▸ PROVIDED TEXT
Given that equation kx² + (k-1)x +2k + 3 = 0, where k is a non-zero integer, find the value of k for which
a) one root is the negative of the other
b) one root is the reciprocal of the other
c) one root is twice the other
Note: Alpha + beta thingy is killing me. Need help pls. Thanks a lot. May have more questions to ask.
Since one root is the negative of the other, let's assume alpha = -beta, from there solve your equation, if you get k = 0, then it means that beta = -alpha instead.
Do these for b and c, whereby you take one of each respectively and you might get the answer.
I have completely forgot about alpha and beta so I can't help you solve everything out, but as far as I know, this will be the method I would use if posed with such question.
The other smarter forumers please provide the accurate methods, heh. :D As my thinking might be wrong, ^^"

▸ WRITTEN REQUEST A
Answer these questions using the forum thread on the quadratic equation:
(i) What condition must k satisfy in the given equation?
(ii) For part (a), what relationship between the roots does the reply suggest assuming?
(iii) What does the person replying say they have completely forgotten about?
▸ WRITTEN REQUEST B
Continue the forum thread about the quadratic equation, starting after its final line.

▸ INFORMATION SUPPLIED

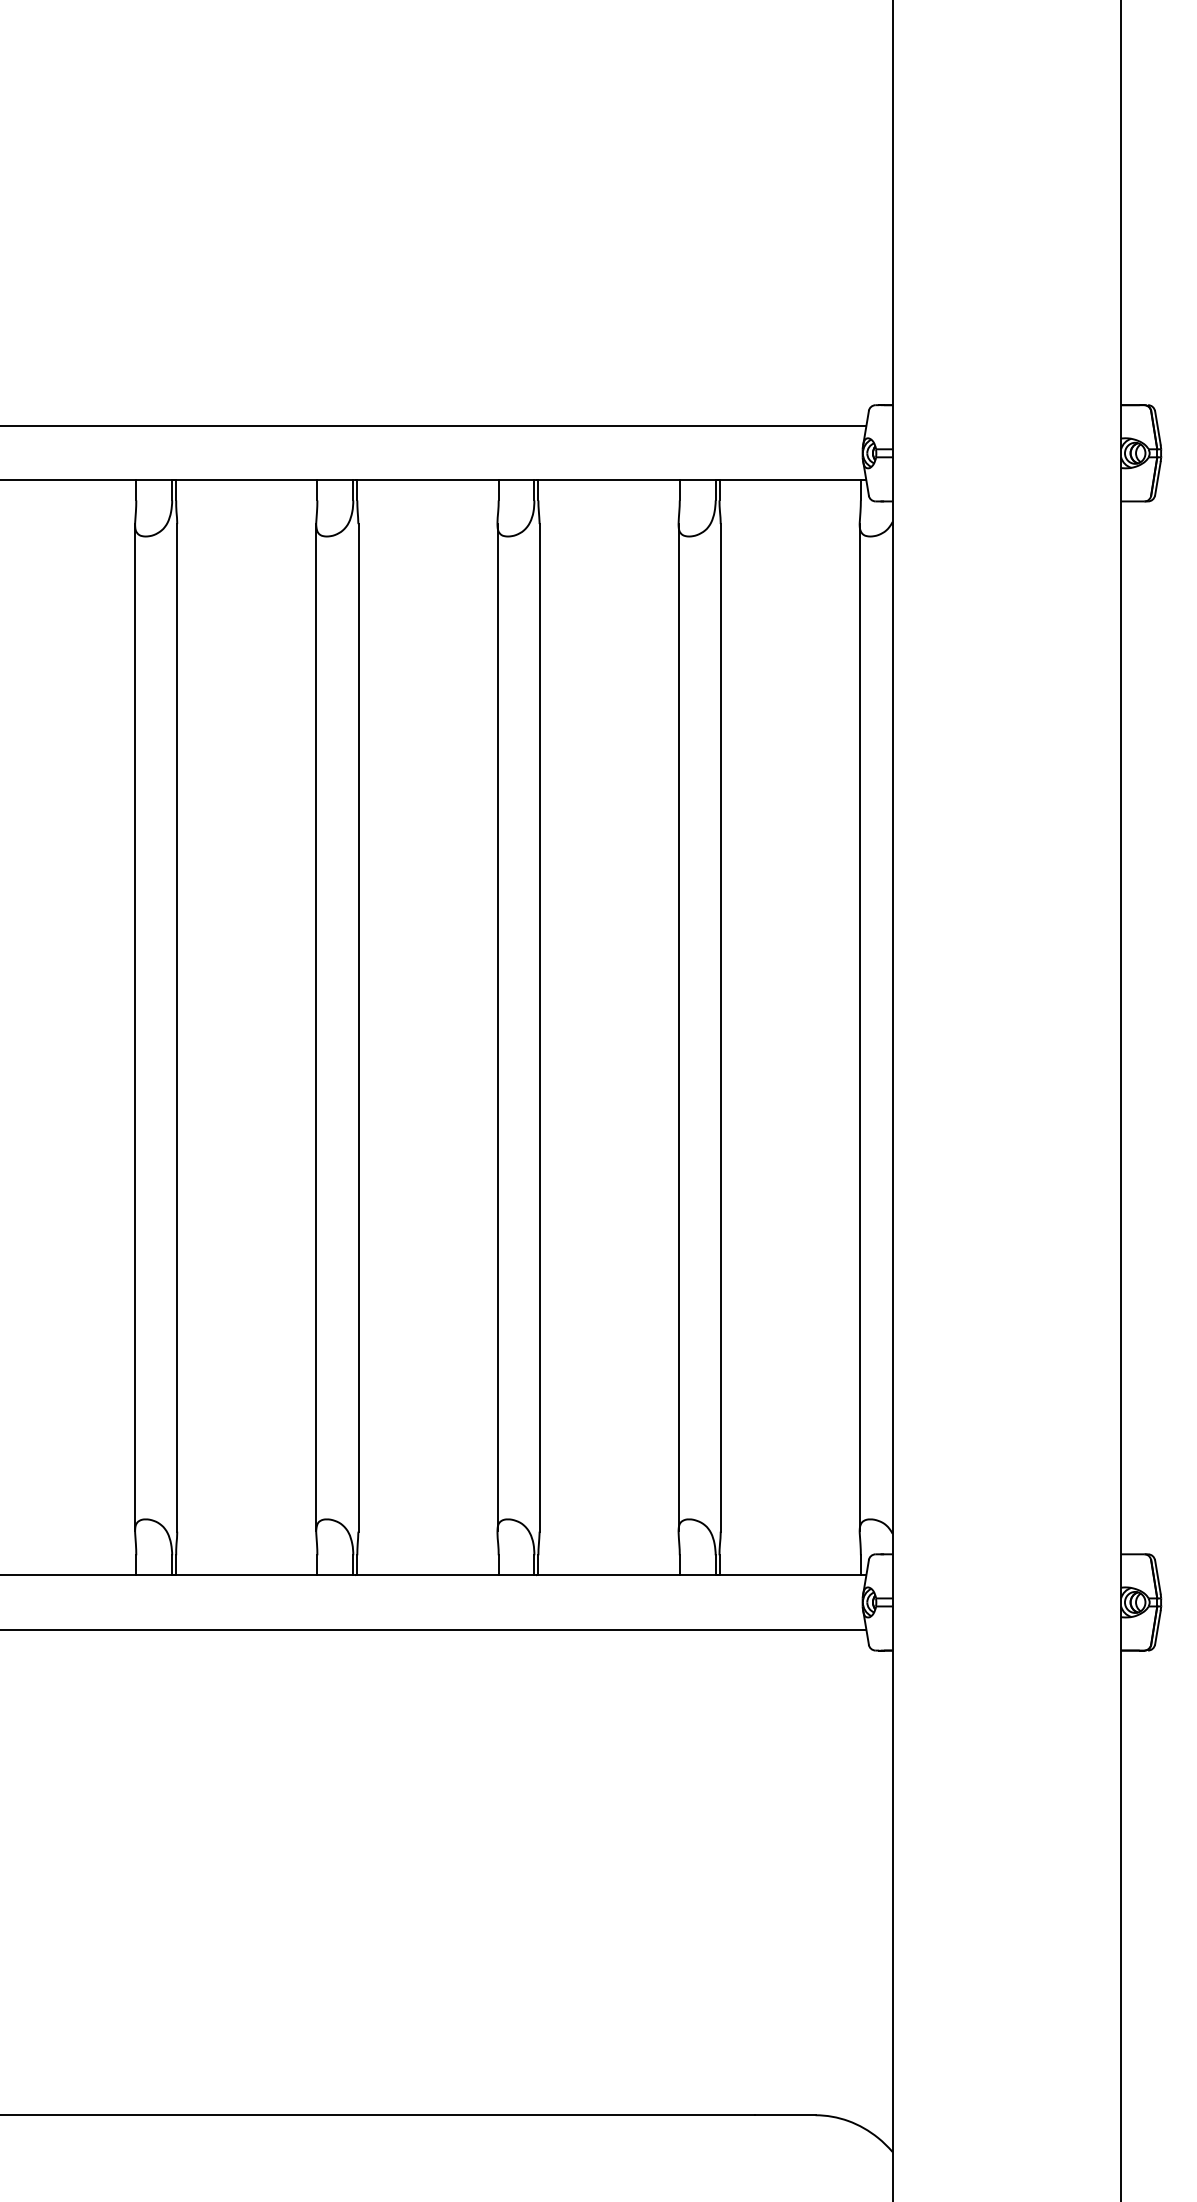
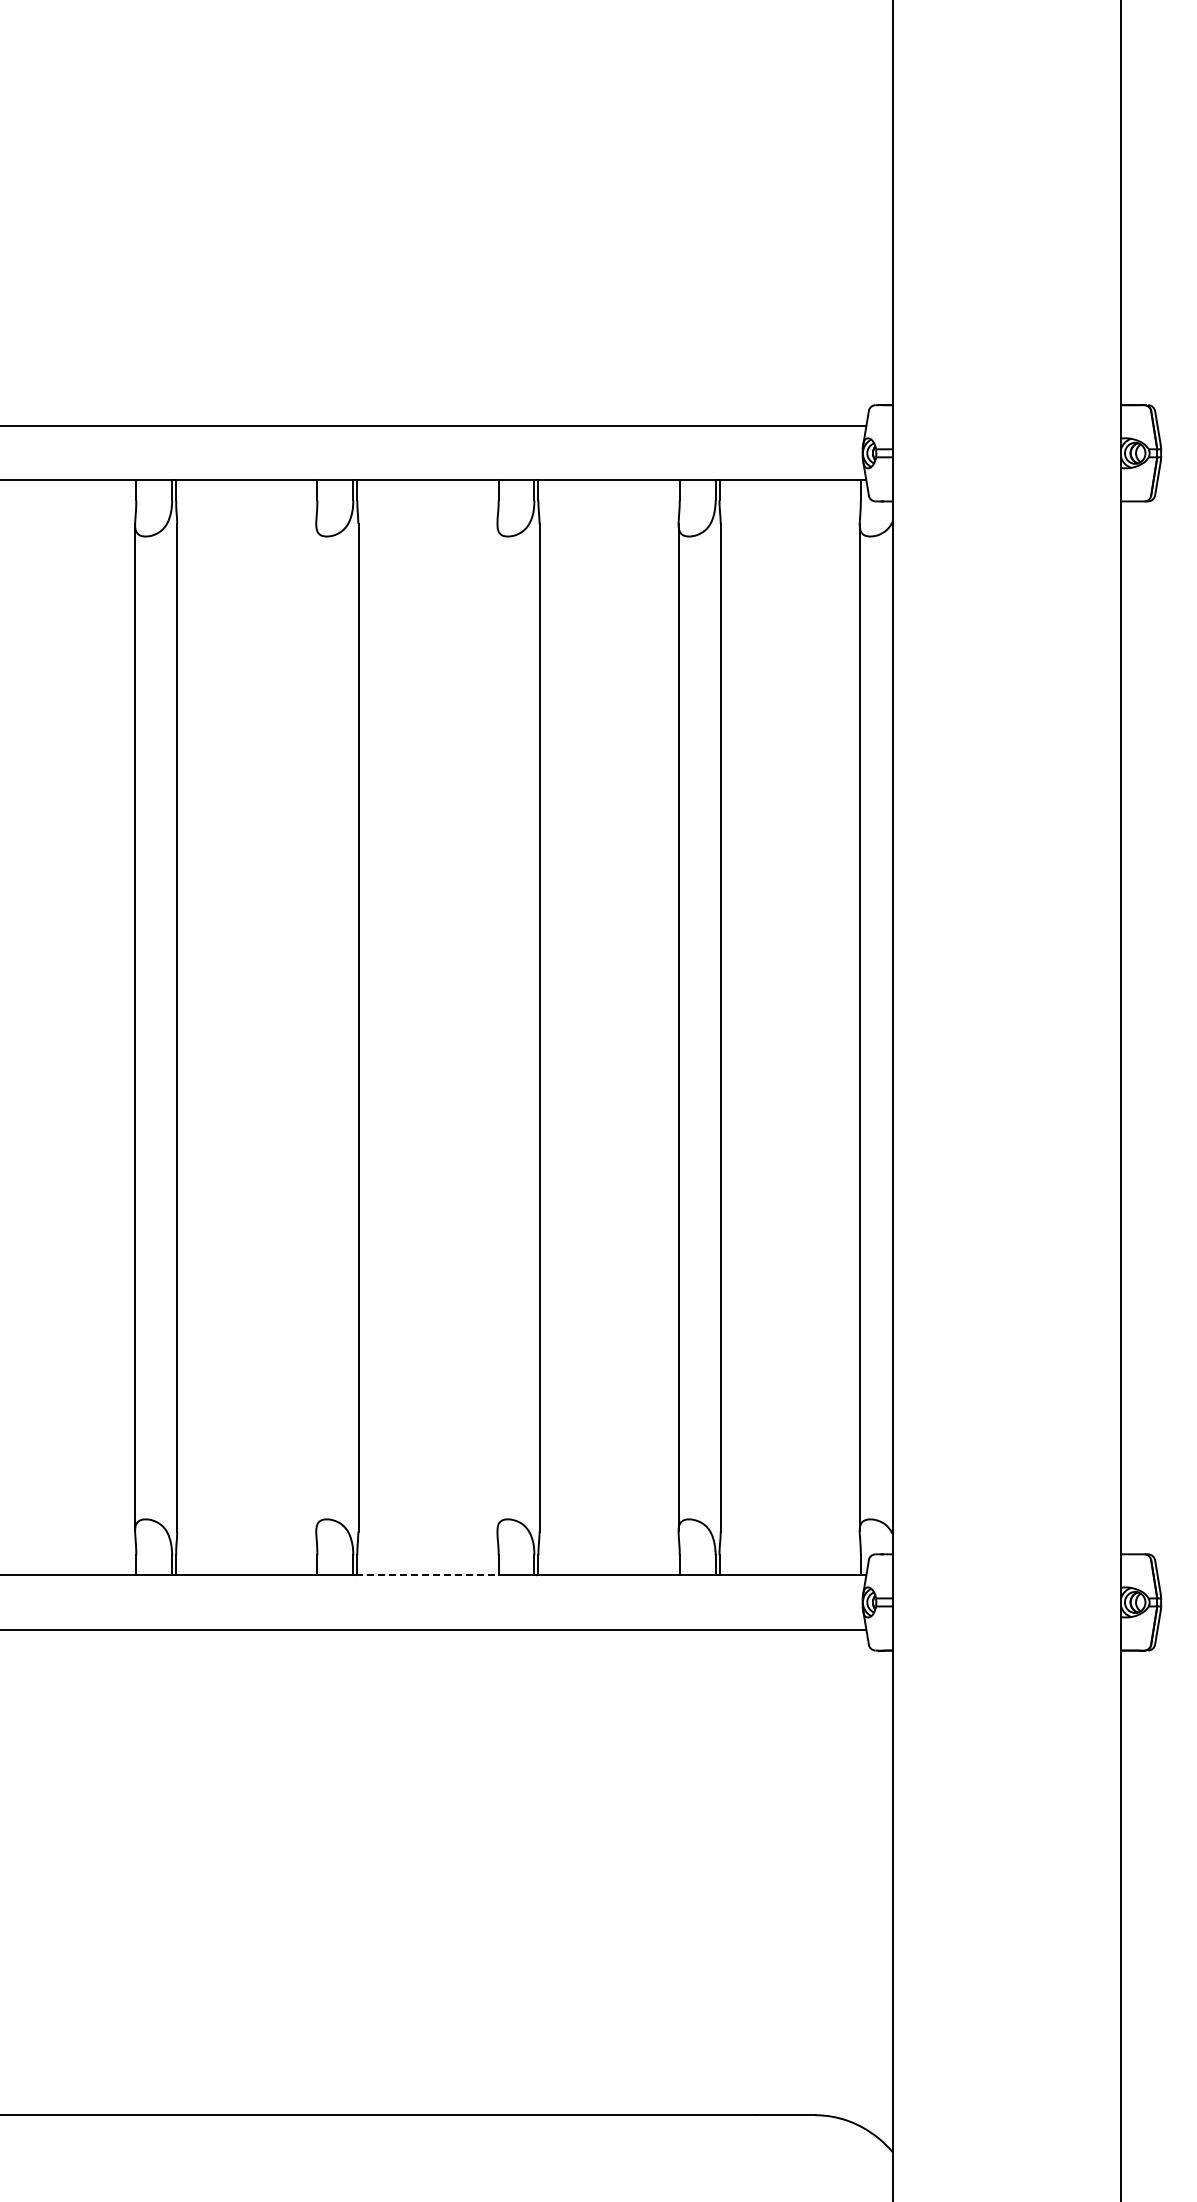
line at (316, 1027): present -> none
line at (497, 1027): present -> none
line at (427, 1575): solid -> dashed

▸ WRITTEN REPLY A
(i) k is a non-zero integer.
(ii) Alpha = -beta.
(iii) Alpha and beta.

▸ WRITTEN REPLY B
First use the quadratic formula to get general formula of the two roots. so x1 = -(k-1)/2k + sqrt[ (k-1)^2- 4(2k+3)(k)]/2k while x2 = -(k-1)/2k - sqrt[ (k-1)^2 -4(2k+3)(k)]/2k
then for a) x1 = -x2; sub in what i wrote up there and you will get an equation in k
for b) x1= 1/x2; sub in and blahblah solve
c) x1 / x2 = 2 or x1/x2= 0.5
I've did this exactly same question yesterday with my classmates, these solution is provided by my teachers when we went through.
(a)
Let the roots be α and -α, where α>0
Sum of roots, α+(-α) = -(k-1/k) ------- (1)
Product of roots, α(-α) = 2k+3/k ------- (2)
From (1), 0 = 1-k/k
Therefore, k =1
(b)
Let the root be α
Therefore, the other rooy is 1/α
Sum of roots, α +1/α = -(k-1/k) ------- (3)
Product of roots, α(1/α) = 2k+3/k ------- (4)
From (4),
1 = 2k +3/k
k = 2k+3
Therefore, k = -3
(c)
Let one root be α
Therefore the other root is 2α
Sum of roots, α +2α = -(k-1/k) ------- (5)
Product of roots, α(2α) = 2k+3/k ------- (6)
From 5
Therefore α = 1-k/3k ------- (7)
Subst (7) into (6)
2(1-k/3k)^2 = 2k + 3/k
2(1-2k+k^2/9k^2) = 2k+3/k
2k -4k^2 +2k^3 = 18k^3 +27k^2
0 = k16k^3 +31k^3
0 = k(16k^2 +13k - 2)
k = 0 (N.A) or k = 16k^2 + 31k - 2 =0
(16k-1)(k+2) = 0
Therefore, k= 1/16 (N.A) or k = -2
Please do not blindly copy this solution, read how it's done, it's very commonly tested in exams. Note, this question is very important, one part can easily cost 2-3 marks.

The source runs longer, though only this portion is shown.